New Episcopal leader breaks church mold
By Cathy Lynn Grossman
USA Today
NEW YORK — Every time Episcopal Presiding Bishop Katharine Jefferts Schori dons her personalized vestments, there's a vision of sunrise.
Colors of the "new dawn," cited so often by the prophet Isaiah, are sewn into her personalized mantle and bishop's hat: an orange glow rises from a green hem to a dawn-blue band below purple heavens.
Jefferts Schori herself stands for a new day in her church:
Since her election in June and installation in November, a tiny but influential number of churches from Virginia to California — "one-half of 1 percent of the 7,200 congregations," she says — have spurned her leadership and the liberal direction of the Episcopal Church to align with Southern Hemisphere traditionalists.
The long-simmering tensions between those who adhere to a strict interpretation of the Bible and those who read it less literally came to a boil in 2003. That's when the church's governing body approved the election of the church's first openly gay bishop, the Rev. V. Gene Robinson of New Hampshire.
Jefferts Schori has been excoriated by conservatives for her theological views. Some primates say they won't sit in the same room with her at her first meeting of the primates in Tanzania next week.
Yet, despite "white-hot animosity thrown at her, she's unflappable," New York Bishop Mark Sisk says.
Confronted with seemingly intractable conflicts, Jefferts Schori smiles like someone well versed in Matthew 6:25's refrain: "Be not anxious." The world is all of God, she says, so go forward.
"I'm no Pollyanna. I just try to look at the world with the expectation that I will find signs of God. The burning bush is an invitation, if we are willing to engage it."
She's at ease answering questions, speaking in a low voice, slowly and precisely. She zeros in to make a point by leaning forward to fix her intent gaze on a visitor.
Jefferts Schori is as conversant on squids as on Scripture. She's also an instrument-rated pilot with a Cessna 172 stashed in Nevada, where she was bishop before taking national office. Lean and fit at 52, she spent Christmas Day climbing a snowy peak near Death Valley.

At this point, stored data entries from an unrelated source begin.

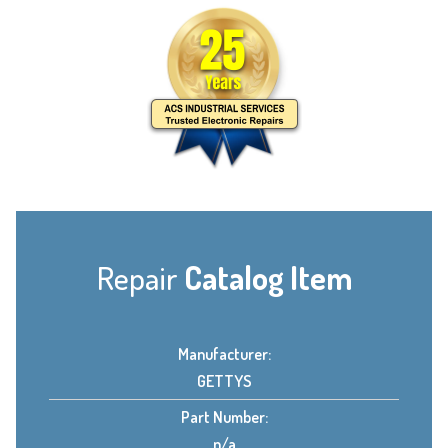
Repair
Catalog Item
Manufacturer:
GETTYS
Part Number:
n/a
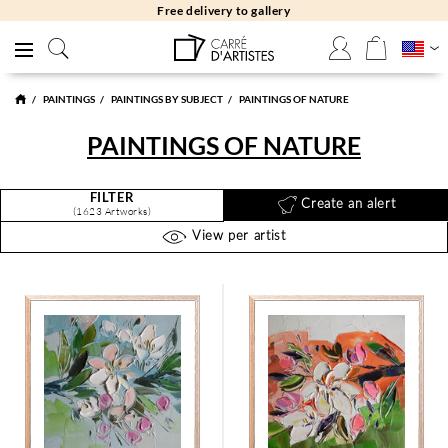
Free returns 30 days
PAINTINGS
PAINTINGS BY SUBJECT
PAINTINGS OF NATURE
PAINTINGS OF NATURE
FILTER
Create an alert
(1623 Artworks)
View per artist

For all her adventurous spirit, scientific curiosity and pastoral experience since becoming a priest in 1994, she calls herself an introvert in her new book, "A Wing and a Prayer." Yet she says that "fear should not block faithfulness."
Or optimism. To hear her talk, the future of her denomination is brighter every day, with many "healthy, vital churches."
What of breakaway churches? She's sad to see them go, but not so sad that she won't fight for their properties. "The institution cannot give away its birthright and the gifts that belong to future generations. Our desire to reconcile continues, but if (the seceding churches) would prefer to be part of another tradition, then they are welcome to go. They just can't take what doesn't belong to them," she says. "The church's laws are broad but they are there, and beyond these lines you cannot go. Crossing boundaries has consequences."
What about her denomination's declining numbers?
Statistics don't scare her, she says.
Yes, membership is down from 3.2 million in 1960 to 2.2 million today, a downward trend similar to all the mainline churches. A new Gallup survey shows that the number of Americans who say they "consider themselves part of a Christian tradition" fell 6 percentage points, from 80 percent to 74 percent, from 1999 to 2006, while the number of people who say they are not part of any religious tradition rose from 13 percent to 18 percent in the same period.
JEFFERTS SCHORI COMING TO HAWAI'I
Episcopal Presiding Bishop Katharine Jefferts Schori will be coming to Hawai'i to help celebrate the change in leadership of the Episcopal Diocese of Hawai'i next month.
Bishop Richard Chang will retire March 10, when the Rev. Canon Robert L. Fitzpatrick, currently bishop-elect, officially takes over in a 10 a.m. consecration service.
Her visit will be brief; she arrives the evening of March 8 and leaves soon after the consecration service.